The action has led to a new analysis workflow that permits to delimit the tropical alpine ecosystem based on climate only, instead of using elevation. This has the advantage that it also permits to investigate how the ecosystem extents changed in the past and will in the future. The approach can be utilized for other ecosystems as well. Further, a new phylogenetic comparative approach was developed to study niche and range dynamics and the workflow will be made publicly available.

During the action, the ER did learn new approaches and there was a transfer of knowledge to the hosting institution, as well as to other colleagues in Spain, Germany and Norway.
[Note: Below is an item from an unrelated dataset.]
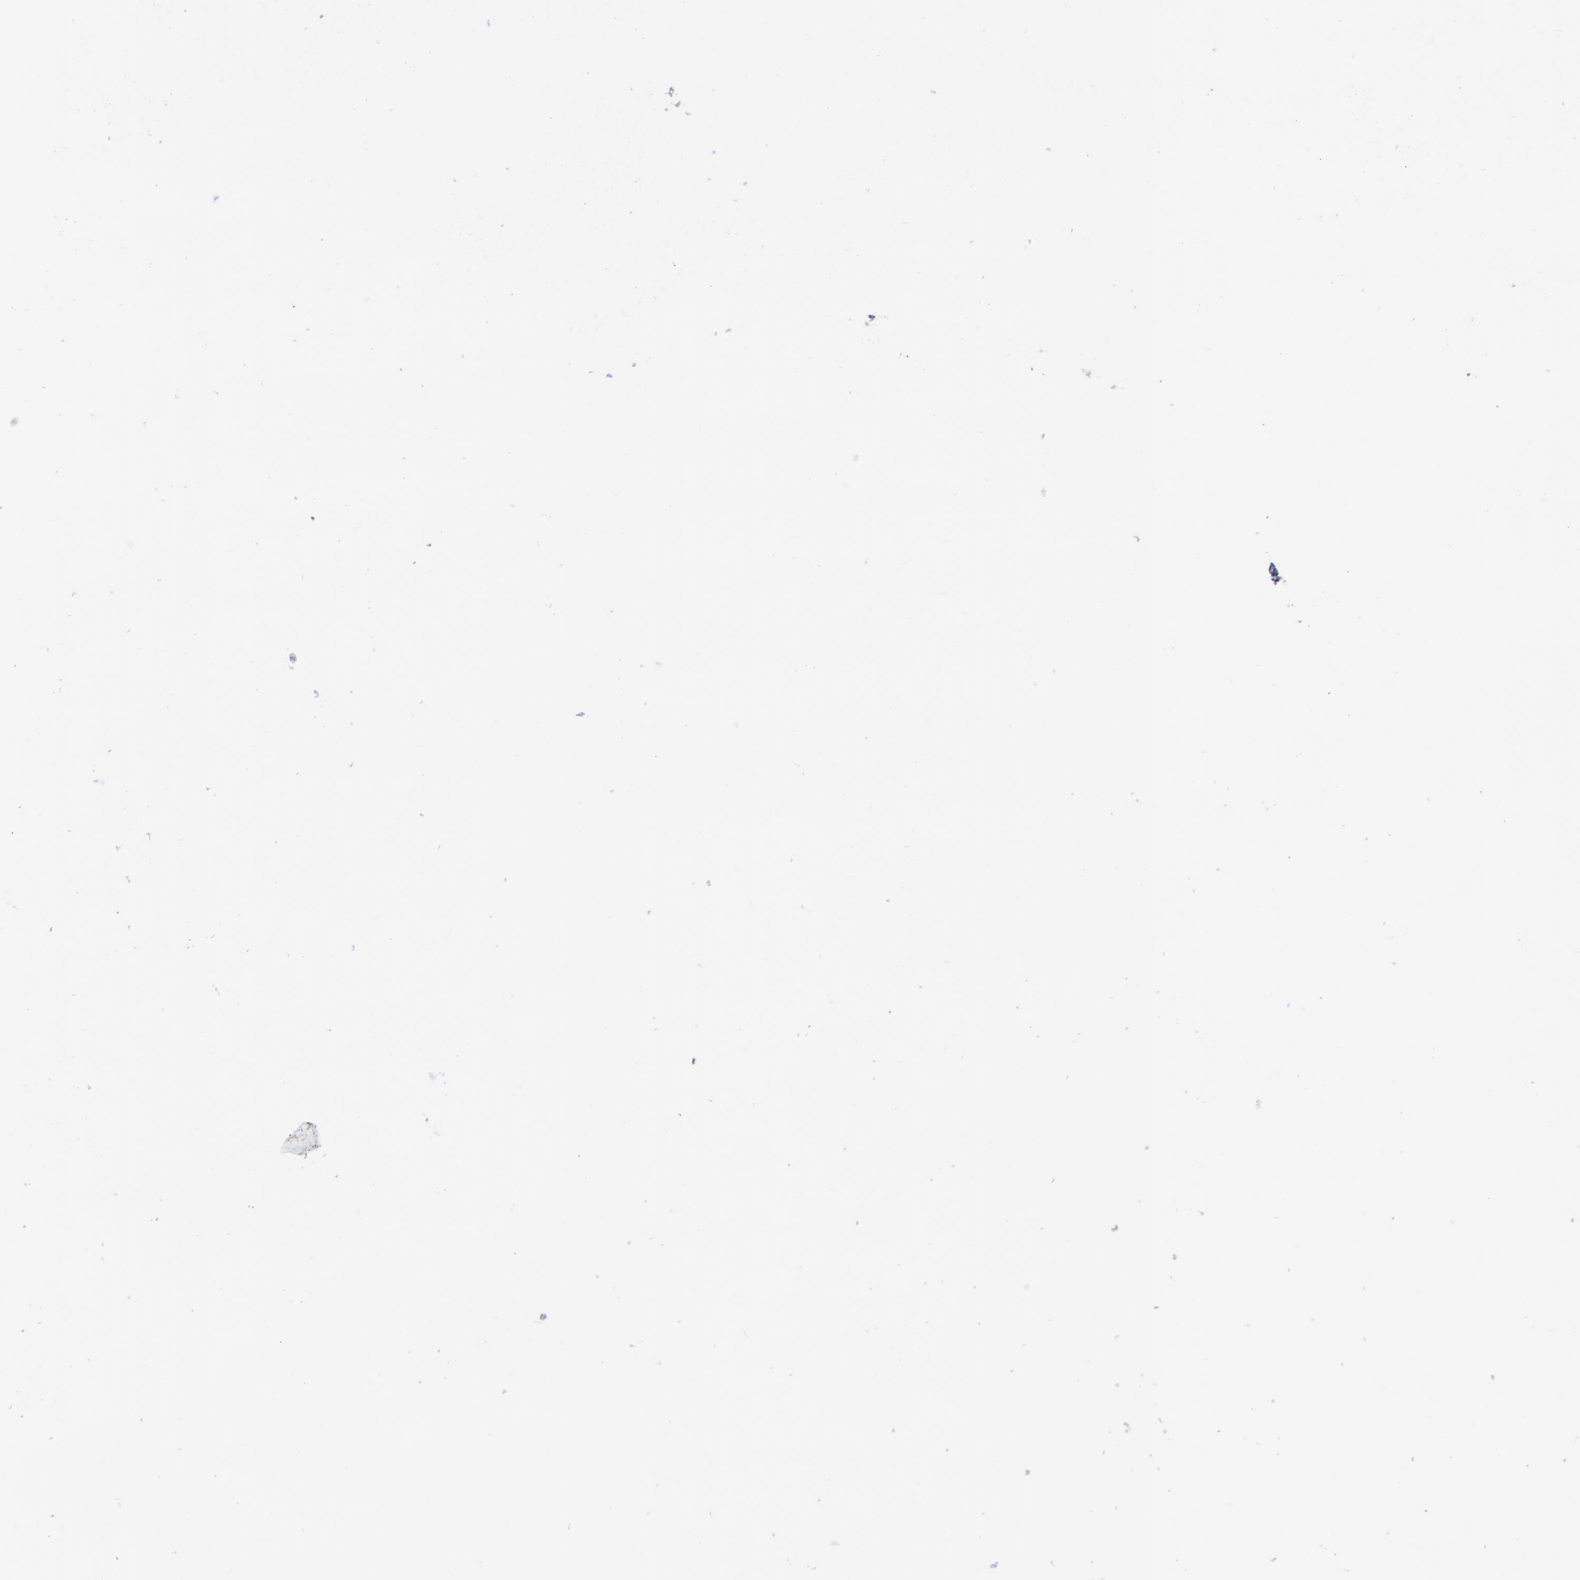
{"staining": {"intensity": "weak", "quantity": "<25%", "location": "cytoplasmic/membranous"}, "tissue": "endometrial cancer", "cell_type": "Tumor cells", "image_type": "cancer", "snomed": [{"axis": "morphology", "description": "Adenocarcinoma, NOS"}, {"axis": "topography", "description": "Endometrium"}], "caption": "High magnification brightfield microscopy of adenocarcinoma (endometrial) stained with DAB (3,3'-diaminobenzidine) (brown) and counterstained with hematoxylin (blue): tumor cells show no significant staining. (Stains: DAB immunohistochemistry with hematoxylin counter stain, Microscopy: brightfield microscopy at high magnification).", "gene": "ICAM3", "patient": {"sex": "female", "age": 79}}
Gaining a better understanding on biodiversity changes in the tropical alpine ecosystem is relevant to the health of the globe and the people living in these remote areas. Especially by improving the education of the people to understand why these ecosystems need to be protected for their own health and quality of life as well as improving the understanding of the effects of climate change on biodiversity for conservation approaches will improve policies and practices in the future. Providing expert knowledge for the development of a children's book about the Paramo ecosystem will directly transfer knowledge about the ecosystem to the families living in these areas.

Another aspect of consideration is that through the action, the ER improved her informatics skills and having more skilled female researchers in the field of biodiversity informatics will increase the diversity in this part of science.